(Source data)

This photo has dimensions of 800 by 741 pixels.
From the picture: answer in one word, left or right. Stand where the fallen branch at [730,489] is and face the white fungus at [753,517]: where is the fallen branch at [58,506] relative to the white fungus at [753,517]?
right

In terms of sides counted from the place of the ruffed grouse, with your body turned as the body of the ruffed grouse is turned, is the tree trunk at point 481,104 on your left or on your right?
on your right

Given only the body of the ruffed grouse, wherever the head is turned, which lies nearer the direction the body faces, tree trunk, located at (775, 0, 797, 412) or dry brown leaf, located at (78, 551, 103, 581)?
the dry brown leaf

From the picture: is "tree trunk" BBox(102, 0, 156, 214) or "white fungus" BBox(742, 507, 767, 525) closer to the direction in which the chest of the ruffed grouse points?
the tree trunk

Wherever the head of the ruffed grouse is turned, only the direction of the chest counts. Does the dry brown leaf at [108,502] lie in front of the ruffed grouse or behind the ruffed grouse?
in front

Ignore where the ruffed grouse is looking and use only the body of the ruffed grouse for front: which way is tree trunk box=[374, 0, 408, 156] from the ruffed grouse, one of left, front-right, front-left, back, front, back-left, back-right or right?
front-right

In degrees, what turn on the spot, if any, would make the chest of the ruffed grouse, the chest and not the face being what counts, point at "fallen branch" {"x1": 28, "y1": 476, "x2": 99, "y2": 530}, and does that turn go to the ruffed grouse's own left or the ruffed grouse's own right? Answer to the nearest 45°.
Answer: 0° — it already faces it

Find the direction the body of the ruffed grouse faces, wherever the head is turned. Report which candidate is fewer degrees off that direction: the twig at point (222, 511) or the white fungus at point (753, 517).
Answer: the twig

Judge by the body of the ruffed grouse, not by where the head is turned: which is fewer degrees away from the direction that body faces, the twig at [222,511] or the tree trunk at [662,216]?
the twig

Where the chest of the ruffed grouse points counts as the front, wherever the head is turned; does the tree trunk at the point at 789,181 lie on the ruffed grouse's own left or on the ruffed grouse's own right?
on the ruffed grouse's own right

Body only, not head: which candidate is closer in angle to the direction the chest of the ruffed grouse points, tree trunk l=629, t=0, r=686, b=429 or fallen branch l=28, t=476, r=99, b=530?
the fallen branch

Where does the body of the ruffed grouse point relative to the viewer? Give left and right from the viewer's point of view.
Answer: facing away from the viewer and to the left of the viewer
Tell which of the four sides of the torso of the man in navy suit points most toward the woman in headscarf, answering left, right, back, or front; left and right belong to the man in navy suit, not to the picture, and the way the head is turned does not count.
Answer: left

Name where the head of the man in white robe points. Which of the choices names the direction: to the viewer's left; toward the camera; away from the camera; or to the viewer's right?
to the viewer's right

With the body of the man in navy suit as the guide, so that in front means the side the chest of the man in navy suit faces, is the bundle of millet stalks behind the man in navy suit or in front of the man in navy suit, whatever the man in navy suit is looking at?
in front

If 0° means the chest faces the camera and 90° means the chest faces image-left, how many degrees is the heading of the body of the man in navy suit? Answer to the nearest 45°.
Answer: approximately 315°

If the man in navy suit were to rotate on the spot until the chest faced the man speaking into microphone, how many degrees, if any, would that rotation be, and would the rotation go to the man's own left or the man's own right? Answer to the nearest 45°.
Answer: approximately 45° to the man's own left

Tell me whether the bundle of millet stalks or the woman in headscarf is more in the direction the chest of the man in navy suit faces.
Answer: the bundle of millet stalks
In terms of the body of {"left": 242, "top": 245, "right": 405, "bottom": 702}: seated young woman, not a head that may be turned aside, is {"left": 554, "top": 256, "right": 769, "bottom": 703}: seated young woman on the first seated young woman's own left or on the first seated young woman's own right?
...
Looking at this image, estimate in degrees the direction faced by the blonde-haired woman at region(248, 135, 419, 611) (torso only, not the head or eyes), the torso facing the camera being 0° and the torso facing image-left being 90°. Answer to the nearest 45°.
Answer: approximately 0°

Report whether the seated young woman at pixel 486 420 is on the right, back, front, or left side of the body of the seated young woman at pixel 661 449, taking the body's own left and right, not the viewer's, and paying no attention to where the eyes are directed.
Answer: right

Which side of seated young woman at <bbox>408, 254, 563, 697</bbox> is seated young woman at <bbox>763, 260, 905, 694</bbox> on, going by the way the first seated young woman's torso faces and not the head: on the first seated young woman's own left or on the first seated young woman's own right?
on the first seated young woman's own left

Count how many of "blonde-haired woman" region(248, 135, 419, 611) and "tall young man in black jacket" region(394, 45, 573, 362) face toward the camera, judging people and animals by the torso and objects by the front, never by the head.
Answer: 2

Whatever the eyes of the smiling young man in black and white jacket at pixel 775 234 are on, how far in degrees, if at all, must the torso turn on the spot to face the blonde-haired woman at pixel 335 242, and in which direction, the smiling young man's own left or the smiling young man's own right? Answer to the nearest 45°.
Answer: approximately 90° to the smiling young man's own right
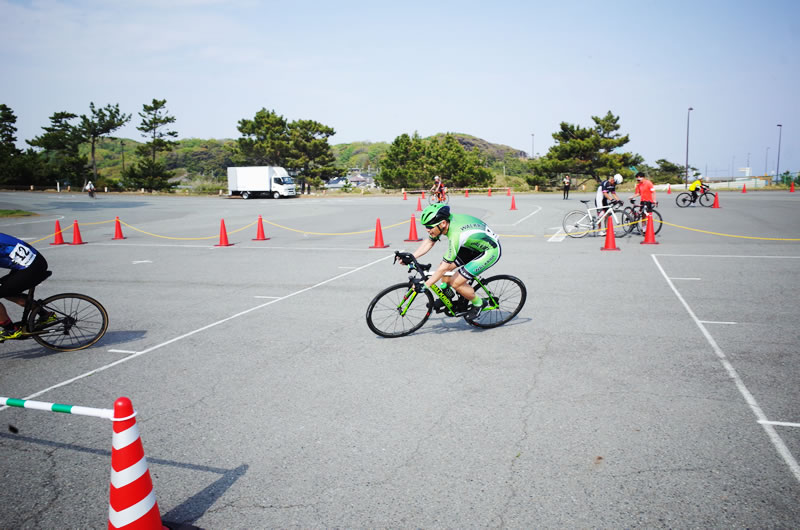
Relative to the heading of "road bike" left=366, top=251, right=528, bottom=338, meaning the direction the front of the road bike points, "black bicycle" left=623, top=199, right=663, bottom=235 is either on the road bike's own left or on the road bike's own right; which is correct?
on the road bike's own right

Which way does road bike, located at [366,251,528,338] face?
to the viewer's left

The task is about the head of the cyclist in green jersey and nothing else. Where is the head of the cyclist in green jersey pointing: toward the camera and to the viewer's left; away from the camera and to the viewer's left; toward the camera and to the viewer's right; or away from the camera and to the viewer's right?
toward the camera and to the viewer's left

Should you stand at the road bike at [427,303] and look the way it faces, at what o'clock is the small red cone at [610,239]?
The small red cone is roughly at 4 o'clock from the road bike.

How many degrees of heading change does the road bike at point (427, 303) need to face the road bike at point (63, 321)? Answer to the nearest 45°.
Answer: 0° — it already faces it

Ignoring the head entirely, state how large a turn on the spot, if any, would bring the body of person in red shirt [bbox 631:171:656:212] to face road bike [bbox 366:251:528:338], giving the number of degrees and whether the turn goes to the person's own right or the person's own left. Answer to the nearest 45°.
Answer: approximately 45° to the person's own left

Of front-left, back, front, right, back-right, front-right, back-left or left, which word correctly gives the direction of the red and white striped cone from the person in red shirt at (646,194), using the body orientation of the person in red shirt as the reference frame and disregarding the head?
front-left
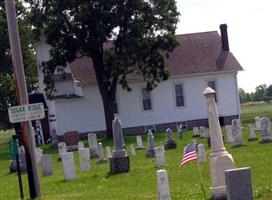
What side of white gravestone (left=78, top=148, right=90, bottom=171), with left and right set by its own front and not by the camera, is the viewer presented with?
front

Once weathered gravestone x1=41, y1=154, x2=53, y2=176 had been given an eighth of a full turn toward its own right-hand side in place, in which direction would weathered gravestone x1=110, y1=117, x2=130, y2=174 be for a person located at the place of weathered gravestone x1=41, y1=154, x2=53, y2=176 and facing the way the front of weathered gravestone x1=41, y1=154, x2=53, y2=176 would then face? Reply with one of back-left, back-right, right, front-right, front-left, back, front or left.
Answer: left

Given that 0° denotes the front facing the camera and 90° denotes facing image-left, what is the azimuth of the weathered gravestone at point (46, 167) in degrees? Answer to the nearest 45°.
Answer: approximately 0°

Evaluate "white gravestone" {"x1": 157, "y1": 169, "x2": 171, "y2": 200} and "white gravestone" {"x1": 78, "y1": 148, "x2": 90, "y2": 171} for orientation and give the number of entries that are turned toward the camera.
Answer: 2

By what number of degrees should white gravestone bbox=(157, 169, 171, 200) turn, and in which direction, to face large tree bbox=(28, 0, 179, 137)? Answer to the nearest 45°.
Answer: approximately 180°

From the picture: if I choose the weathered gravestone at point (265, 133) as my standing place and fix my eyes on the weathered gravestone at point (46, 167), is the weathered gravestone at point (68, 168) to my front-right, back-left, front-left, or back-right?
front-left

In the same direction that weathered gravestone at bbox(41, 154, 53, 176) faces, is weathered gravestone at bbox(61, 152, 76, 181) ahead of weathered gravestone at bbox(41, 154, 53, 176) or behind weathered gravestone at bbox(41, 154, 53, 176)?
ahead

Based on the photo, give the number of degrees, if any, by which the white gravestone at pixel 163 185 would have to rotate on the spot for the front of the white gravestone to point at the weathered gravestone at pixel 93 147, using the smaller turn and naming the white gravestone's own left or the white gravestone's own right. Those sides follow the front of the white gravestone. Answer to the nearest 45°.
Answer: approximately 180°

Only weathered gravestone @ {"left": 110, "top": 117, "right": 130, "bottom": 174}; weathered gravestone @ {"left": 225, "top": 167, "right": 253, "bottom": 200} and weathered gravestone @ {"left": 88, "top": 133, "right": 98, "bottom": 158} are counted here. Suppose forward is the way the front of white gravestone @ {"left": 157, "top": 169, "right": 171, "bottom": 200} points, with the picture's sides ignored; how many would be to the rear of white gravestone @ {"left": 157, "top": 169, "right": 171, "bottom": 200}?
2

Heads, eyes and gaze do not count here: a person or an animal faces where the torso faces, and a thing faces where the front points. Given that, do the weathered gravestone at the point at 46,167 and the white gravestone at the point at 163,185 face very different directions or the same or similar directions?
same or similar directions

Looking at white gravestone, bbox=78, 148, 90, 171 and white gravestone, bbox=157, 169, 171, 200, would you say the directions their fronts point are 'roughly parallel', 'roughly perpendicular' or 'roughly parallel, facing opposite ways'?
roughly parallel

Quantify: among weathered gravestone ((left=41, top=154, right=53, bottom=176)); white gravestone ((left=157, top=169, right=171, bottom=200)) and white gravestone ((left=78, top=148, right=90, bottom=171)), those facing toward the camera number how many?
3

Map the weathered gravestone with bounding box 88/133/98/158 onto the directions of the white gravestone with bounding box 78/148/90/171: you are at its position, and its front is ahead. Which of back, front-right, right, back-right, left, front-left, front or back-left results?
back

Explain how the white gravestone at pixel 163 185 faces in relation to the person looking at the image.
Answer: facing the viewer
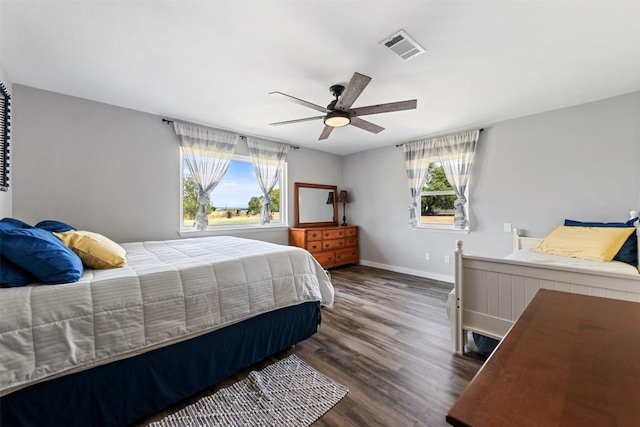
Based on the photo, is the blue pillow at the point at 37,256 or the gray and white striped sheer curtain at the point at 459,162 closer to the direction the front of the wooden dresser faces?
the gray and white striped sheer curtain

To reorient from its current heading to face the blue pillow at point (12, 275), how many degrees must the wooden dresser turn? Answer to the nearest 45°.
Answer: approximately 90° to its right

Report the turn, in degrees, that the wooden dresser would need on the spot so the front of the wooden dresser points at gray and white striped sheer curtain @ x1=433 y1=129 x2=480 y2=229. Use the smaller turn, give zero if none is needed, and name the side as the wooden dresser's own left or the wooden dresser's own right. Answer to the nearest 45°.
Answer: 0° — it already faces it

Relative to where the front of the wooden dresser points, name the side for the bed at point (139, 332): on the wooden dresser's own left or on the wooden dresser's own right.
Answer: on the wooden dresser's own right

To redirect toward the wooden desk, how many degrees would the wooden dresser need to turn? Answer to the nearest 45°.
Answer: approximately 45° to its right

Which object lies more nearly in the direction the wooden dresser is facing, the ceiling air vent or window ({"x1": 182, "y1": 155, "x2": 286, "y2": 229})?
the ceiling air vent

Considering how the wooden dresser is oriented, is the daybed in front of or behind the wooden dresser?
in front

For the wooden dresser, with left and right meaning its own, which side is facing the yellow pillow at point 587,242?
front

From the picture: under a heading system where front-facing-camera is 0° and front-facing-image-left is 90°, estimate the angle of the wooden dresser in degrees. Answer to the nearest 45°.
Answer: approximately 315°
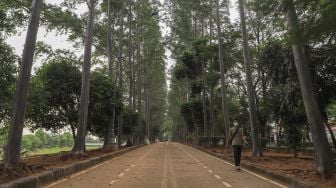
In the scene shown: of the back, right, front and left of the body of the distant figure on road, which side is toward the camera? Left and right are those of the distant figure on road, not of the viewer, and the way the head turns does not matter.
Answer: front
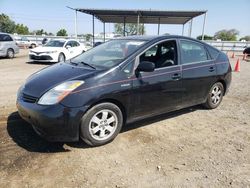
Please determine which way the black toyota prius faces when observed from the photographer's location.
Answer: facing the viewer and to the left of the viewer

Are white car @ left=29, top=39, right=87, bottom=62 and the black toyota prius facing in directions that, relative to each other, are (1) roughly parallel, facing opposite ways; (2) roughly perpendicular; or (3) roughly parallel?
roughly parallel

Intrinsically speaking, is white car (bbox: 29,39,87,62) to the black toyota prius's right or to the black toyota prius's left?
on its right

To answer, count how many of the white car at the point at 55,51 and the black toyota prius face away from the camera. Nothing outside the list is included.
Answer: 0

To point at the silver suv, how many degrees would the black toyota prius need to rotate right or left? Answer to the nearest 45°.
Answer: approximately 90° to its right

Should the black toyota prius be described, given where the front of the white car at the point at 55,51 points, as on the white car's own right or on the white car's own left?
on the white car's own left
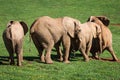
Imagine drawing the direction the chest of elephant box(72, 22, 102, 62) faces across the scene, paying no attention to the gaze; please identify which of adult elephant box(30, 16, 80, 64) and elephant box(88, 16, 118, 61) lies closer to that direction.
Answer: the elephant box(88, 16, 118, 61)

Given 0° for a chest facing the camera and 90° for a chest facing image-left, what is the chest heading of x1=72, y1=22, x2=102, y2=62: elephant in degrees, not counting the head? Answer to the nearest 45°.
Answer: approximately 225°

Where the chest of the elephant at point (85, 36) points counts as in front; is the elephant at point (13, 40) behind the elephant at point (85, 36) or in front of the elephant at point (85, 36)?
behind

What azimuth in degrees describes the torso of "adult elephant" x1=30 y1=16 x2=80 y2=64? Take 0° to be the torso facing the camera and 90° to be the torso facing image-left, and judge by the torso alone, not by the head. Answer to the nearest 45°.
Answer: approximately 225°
* * *
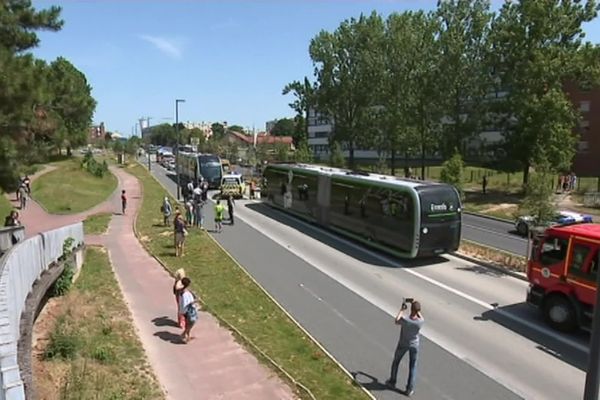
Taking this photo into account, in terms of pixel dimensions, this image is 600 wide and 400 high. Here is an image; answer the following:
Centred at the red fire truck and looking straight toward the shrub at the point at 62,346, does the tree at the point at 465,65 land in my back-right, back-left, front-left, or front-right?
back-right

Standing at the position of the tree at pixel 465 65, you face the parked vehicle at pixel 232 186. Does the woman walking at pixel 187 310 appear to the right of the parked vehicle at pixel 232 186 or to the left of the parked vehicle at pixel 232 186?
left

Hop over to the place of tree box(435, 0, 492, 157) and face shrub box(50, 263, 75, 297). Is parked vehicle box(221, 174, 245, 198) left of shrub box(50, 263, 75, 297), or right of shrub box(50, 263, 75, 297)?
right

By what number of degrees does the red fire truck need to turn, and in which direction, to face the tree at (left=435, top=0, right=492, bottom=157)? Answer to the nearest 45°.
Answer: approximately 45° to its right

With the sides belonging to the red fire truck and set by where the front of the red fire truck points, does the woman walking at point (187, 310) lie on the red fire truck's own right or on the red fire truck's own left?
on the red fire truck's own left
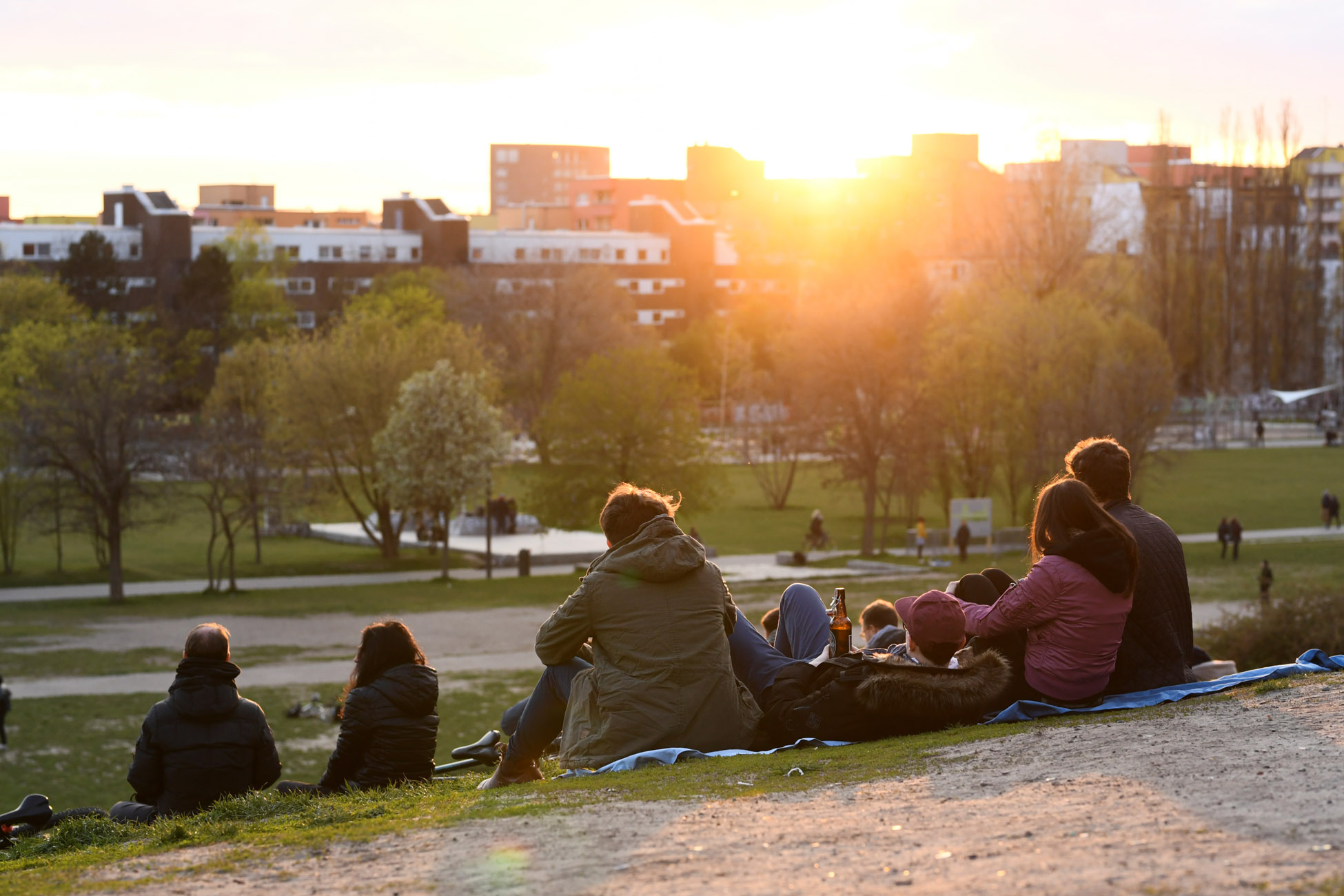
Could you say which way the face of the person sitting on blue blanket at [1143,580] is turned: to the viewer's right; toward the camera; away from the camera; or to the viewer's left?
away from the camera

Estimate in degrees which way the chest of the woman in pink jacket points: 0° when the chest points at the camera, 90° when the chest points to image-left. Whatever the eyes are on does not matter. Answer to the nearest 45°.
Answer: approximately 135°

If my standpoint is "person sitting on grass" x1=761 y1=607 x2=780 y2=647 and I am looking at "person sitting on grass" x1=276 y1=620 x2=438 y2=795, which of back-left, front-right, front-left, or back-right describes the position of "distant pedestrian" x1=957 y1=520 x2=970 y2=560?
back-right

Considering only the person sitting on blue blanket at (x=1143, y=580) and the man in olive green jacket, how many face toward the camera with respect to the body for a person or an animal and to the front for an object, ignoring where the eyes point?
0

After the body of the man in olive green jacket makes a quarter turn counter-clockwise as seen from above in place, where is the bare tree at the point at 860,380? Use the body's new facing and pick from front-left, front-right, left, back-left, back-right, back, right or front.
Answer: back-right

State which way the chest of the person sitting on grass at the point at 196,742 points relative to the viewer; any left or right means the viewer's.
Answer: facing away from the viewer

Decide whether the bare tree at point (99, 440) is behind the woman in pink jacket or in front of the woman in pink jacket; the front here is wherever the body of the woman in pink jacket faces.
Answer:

- [Task]:
Rewrite the part of the records that opens with the line containing "This photo has" and closes with the line containing "From the picture: answer", replacing "fallen branch" with "broken branch" and leaving everything else as it is.

- [Response to this task]:
This photo has dimensions of 800 by 741 pixels.
From the picture: answer in one word, left or right. Stand where the broken branch at [730,489] is and face the white fungus at [753,517]: where is the broken branch at [58,506] relative to the white fungus at [753,517]?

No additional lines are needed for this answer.